Charles Dickens’ novel A Tale of Two Cities (shall we call it TTC for short?) has now been adapted by composer Victor Davies and librettist Eugene Benson as an opera, and given its world premiere production by Summer Opera Lyric Theatre and Research Centre (known as “SOLT”). That’s the same team who gave us Earnest, The Importance of Being (or EIB) premiered in 2008 by Toronto Operetta Theatre and revived just last year by TOT. When I say “the same team” I am loosely conflating TOT and SOLT, given that Guillermo Silva-Marin is the driving force & artistic director of both organizations. I’m hoping that history repeats itself; just as TOT premiered and then revived EIB, perhaps we’ll get to see TTC revived as well.
After seeing their work presented, Davies & Benson may make revisions. Hopefully we’ll get to see another version of the work. Silva-Marin continues to be an important broker for new work in this city. Although SOLT, TOT and Opera in Concert (all run by Silva-Marin) are three companies where one expects to see classic works from past centuries those organizations also occasionally venture into new work. Last year we saw the World Premiere of Isis and Osiris by Peter Togni and Sharon Singer via Opera in Concert.

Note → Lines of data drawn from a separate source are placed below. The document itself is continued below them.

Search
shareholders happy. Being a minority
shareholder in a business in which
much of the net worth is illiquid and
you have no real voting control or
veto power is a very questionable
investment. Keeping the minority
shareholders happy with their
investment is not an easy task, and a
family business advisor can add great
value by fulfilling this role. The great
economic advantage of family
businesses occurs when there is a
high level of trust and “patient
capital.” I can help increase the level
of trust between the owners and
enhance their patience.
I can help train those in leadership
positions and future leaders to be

The final performance was Saturday night at the Robert Gill Theatre in Toronto, an educational opportunity for all concerned. While SOLT is a kind of training program for young singers (whether they’re undertaking an older opera such as Handel’s Julius Caesar or a new work like this one) this is an especially glorious opportunity for Davies & Benson to explore the strengths and weaknesses of their new work. I chatted briefly with Silva-Marin, who described the six week workshop process.
For a creative team, getting the chance to try out a new work in front of an audience is invaluable. The theatre becomes a kind of laboratory, a place for genuine experimentation. Given that theatres usually aim to make money, an unknown and untried work is particularly risky. It seems to be an excellent partnership. SOLT used Davies & Benson as the context to teach young singers unique lessons about opera performance (world premieres don’t happen every day!), while Davies & Benson got the chance to try out their new work with live audiences.
I think TTC is a much more ambitious project than EIB. With the Wilde play you start off with a well-tested and stage-worthy play, whose setting as an operetta aimed to hit the same high-points as the play: and mostly succeeded. TTC however is a novel, which makes the adaptation process much more difficult. Lines that are spoken as one reads to oneself are not necessarily lines that work when spoken aloud in a theatre, a hurdle that is further heightened when the line must be sung rather than spoken. There’s also the question of the incidents of the plot for an entire novel, which can make for a much longer work (as in one of the long serialized TV adaptations) or a more condensed account of the story, depending on the choices made in the adaptation.
Listening to Davies’ music, I saw different possible directions as far as the understanding of genre. Sometimes the music was more dissonant, particularly when the events of the story were most fraught and upsetting. Sometimes the music was aptly sentimental for romantic scenes. Davies exhibited his melodic gift at times, although I felt the work is still not finished, as it still could be tightened up. In places the work seems operatic, in other places it’s more like a musical, reminding me at times of Les Miserables. I don’t think that’s a bad thing, though, as some musicals are wonderful pieces of theatre, that are sometimes undertaken by opera companies. I don’t invoke the genre question to judge (negative words especially) so much as to discover new opportunities, to better understanding the direction of a work and the best ways (and personnel) to exploit those opportunities.
Davies & Benson were well served by SOLT and Silva-Marin. For the most part characters were portrayed in a direct or sentimental way, sometimes resembling the melodrama of the mid-19th Century, their hearts on their sleeves. The exception was the barrister Carton, whose more conflicted emotions were subtly captured by James McLean, one of the seasoned professionals SOLT sometimes brings in to work alongside the students, an important part of their learning experience.
Michael Rose as music-director and pianist gave a stirring account of Davies’ score, while keeping things tightly organized even when the chorus was singing from far offstage. Davies sometimes threw lots of notes at the pianist, but the rhythms were mostly regular, the harmonies mostly tonal, and the singing rarely too difficult. As a result the singers were very easy to understand. I was pleasantly surprised that I understood almost every word without surtitles.